BEGIN

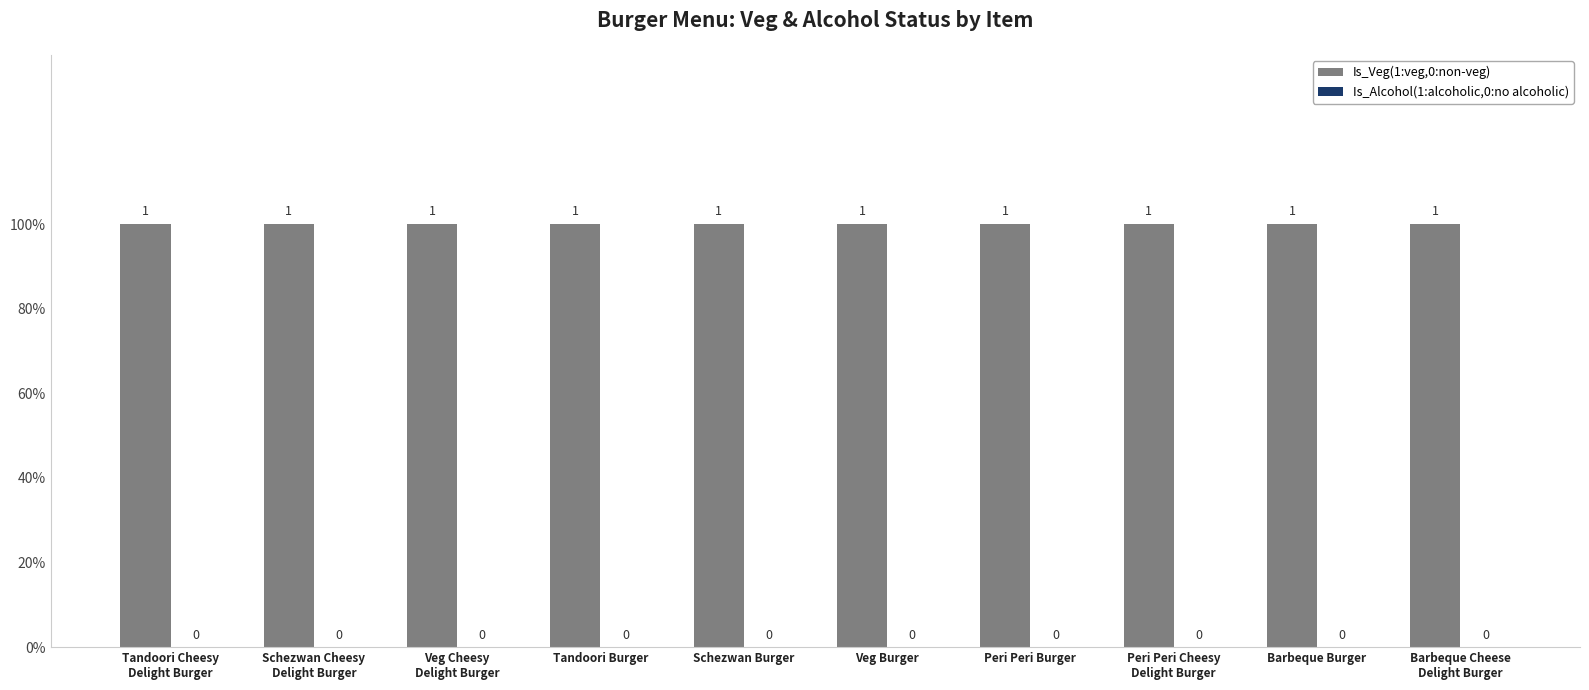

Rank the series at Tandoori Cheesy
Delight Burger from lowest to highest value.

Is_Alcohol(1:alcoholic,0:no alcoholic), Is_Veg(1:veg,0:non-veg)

END
BEGIN

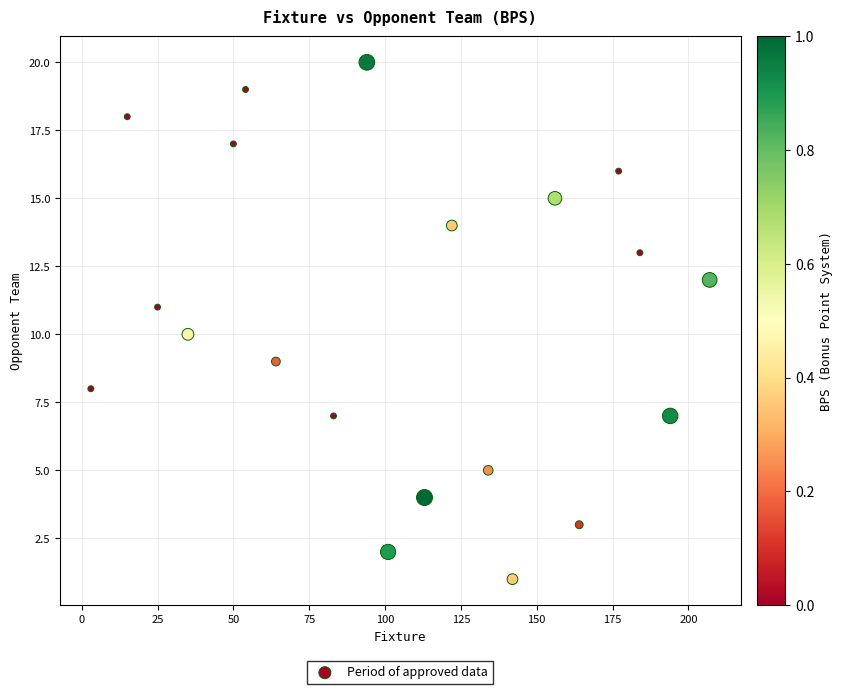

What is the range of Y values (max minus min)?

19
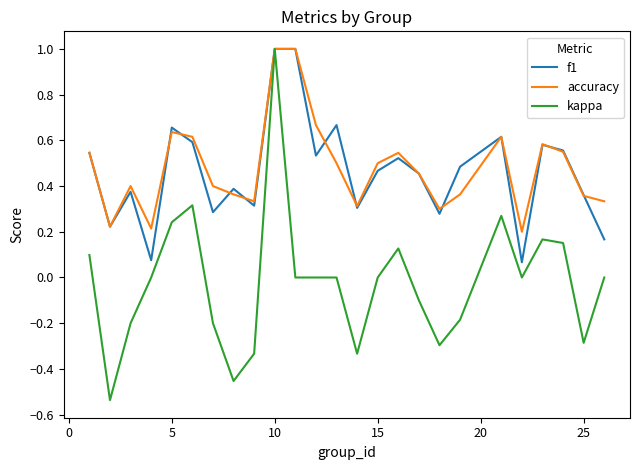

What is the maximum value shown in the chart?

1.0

END

» What you will do
Reproduce the rows from the line containing "Rank the series at Tandoori Cheesy" through the line containing "Delight Burger from lowest to highest value.", including both of those lines.

» Task solution
Rank the series at Tandoori Cheesy
Delight Burger from lowest to highest value.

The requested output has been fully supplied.